This is confused and confounds the question of the geocentric and heliocentric models with whether orbits are circular or elliptical. Epicycles were introduced to attempt to reconcile the observation of retrograde motion with geocentric orbits, but after the heliocentric model was accepted, they continued to be used because Copernicus continued to believe orbits must be circular (what else could be consistent with the “heavenly spheres”?) In fact, the Copernican model had as many epicycles as the Ptolemaic system. It was only after Kepler discovered, by patient reduction of observations, particularly of the orbit of Mars, that planetary orbits were elliptical, that the motion of planets could be described without epicycles. The reason orbits were elliptical remained unknown until Newton described universal gravitation, which explains elliptical motion as a consequence of the inverse square law of attraction.
No. Zwicky’s hypothesis of dark matter (in 1933, not 1937) were based upon the motion of galaxies within the Coma cluster of galaxies, not stars. He observed that the velocities of galaxies in the cluster were much faster than were consistent with the galaxies being gravitationally bound to the cluster, and that if they were not bound, the cluster would have dispersed long in the past. This led him to suggest there must be unseen mass much greater than that for which visible galaxies could account in order for the cluster to remain gravitationally bound. All subsequent observations have confirmed this supposition.
________________________________________
YOUR ASSIGNMENT: Go on with the astronomy corrections, starting after their last sentence. The items after this point are separate material and unrelated to the astronomy corrections.

SUPPLIED MATERIAL:
________________________________________
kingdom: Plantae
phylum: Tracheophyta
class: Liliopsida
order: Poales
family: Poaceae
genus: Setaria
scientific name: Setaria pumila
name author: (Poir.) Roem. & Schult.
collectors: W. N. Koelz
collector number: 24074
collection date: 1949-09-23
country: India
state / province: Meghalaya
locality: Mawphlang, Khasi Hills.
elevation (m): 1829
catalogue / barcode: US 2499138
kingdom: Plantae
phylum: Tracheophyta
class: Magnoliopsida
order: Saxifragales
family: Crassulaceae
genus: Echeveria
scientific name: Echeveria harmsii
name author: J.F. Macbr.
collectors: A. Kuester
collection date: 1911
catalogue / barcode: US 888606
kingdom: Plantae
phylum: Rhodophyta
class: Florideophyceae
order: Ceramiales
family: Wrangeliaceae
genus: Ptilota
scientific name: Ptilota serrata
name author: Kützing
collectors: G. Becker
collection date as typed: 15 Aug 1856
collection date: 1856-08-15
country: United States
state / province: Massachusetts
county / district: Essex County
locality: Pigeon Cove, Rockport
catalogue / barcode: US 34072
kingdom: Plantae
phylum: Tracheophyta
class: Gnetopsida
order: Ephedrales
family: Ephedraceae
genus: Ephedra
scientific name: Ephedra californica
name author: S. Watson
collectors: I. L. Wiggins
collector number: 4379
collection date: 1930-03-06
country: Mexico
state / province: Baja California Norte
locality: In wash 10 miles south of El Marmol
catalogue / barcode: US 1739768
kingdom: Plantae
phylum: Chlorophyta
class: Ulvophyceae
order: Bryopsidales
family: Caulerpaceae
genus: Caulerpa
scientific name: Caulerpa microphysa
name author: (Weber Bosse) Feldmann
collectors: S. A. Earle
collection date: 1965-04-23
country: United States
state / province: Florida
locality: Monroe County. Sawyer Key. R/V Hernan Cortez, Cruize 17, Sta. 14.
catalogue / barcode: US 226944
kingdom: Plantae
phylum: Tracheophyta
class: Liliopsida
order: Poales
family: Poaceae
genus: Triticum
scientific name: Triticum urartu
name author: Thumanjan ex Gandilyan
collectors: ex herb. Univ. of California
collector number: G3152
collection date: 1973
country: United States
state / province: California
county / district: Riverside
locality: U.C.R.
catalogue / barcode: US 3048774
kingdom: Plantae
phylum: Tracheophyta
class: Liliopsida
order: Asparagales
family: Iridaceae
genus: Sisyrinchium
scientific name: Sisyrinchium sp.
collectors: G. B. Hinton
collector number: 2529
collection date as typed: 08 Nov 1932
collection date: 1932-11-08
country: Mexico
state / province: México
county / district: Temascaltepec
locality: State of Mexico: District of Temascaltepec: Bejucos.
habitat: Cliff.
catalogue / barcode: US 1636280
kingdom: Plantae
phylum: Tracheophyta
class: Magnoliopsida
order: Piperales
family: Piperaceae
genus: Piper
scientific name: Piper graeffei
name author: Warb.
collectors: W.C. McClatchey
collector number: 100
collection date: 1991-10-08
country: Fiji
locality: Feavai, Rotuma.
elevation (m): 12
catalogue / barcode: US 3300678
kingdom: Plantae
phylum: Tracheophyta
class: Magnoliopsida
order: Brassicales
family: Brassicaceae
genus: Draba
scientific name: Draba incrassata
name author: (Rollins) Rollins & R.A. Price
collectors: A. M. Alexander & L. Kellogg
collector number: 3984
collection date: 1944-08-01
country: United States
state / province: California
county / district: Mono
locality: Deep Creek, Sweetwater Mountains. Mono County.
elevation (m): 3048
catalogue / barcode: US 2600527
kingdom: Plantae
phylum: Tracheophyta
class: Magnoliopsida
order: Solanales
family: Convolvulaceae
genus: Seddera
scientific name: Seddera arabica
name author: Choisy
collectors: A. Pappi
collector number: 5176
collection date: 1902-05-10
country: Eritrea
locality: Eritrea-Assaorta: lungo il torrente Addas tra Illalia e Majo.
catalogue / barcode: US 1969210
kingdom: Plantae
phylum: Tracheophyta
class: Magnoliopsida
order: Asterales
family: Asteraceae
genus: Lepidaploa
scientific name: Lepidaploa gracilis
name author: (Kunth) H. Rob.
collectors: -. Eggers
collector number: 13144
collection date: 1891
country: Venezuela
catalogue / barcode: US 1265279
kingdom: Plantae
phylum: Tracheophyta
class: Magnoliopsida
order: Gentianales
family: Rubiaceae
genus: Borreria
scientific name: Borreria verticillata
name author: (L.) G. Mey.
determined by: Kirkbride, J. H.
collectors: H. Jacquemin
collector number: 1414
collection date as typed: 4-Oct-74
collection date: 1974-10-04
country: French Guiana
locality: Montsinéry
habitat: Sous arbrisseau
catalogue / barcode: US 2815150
________________________________________
EXERCISE OUTPUT:
It wasn’t until the 1970s that precision measurements of the rotation curves of spiral galaxies confirmed earlier observations that motion of stars in galaxies did not behave as expected for Newtonian gravitation by the visible objects in the galaxies, suggesting the presence of an invisible halo surrounding galaxies which is far more massive than the visible stars and gas.
Modified Newtontain Dynamics (MOND) was developed in the 1980s to explain the anomalous rotation curves of galaxies without resort to dark matter. It assumes that Newtonian gravity departs from the inverse square law at very low accelerations which are never encountered in the solar system or in laboratory experiments. The parameter at which the departure occurs is a “fudge factor” chosen to make the model agree with observations without any physical mechanism being suggested for the departure or the value of the parameter. MOND was not developed to explain the other rationales for supposing the existence of dark matter such as galaxy motion in clusters, gravitational lensing, the observed process of structure formation in the early universe, and other conflicts with observation, some of which MOND makes worse.
No, it isn’t. It does not explain either the anisotropies in the cosmic background radiation or the observed hierarchy of structure formation in the universe, both of which are completely consistent with the Lambda-CDM (dark matter and energy) model.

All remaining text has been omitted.